■ Task directions ■
Output the line that contains "right eye: (666, 310)" and every line after it to the end of the entries, with nothing added or left out.

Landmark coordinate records
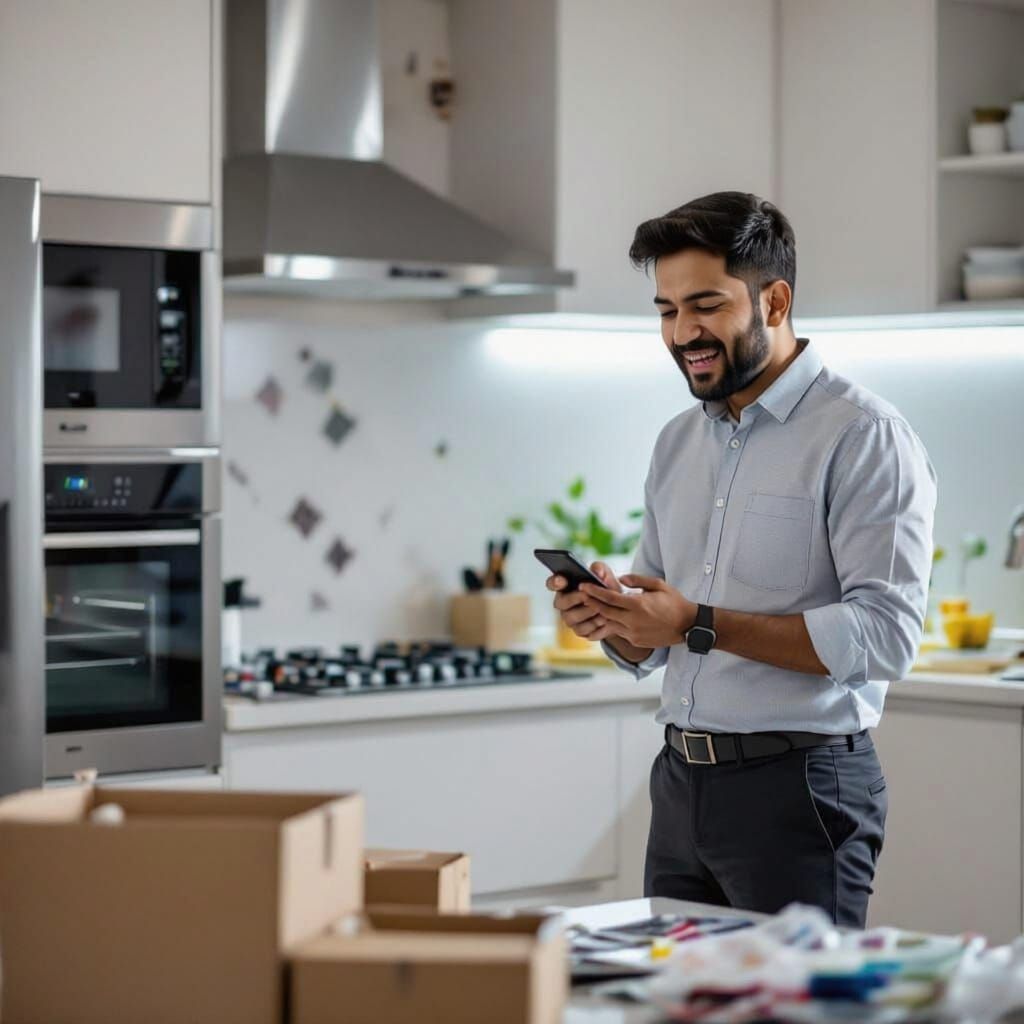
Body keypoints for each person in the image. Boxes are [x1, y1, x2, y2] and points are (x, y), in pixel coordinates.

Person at [546, 191, 936, 928]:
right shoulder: (677, 442)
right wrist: (610, 620)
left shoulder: (863, 435)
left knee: (796, 1011)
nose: (682, 332)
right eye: (666, 310)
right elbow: (660, 634)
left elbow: (886, 637)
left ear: (775, 301)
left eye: (705, 305)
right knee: (674, 1005)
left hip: (801, 789)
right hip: (681, 785)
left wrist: (696, 623)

■ Response ■
right eye: (666, 310)
right elbow: (660, 634)
left elbow: (886, 637)
left ear: (775, 301)
left eye: (705, 305)
right knee: (674, 1005)
left hip: (801, 789)
right hip: (681, 785)
left wrist: (696, 623)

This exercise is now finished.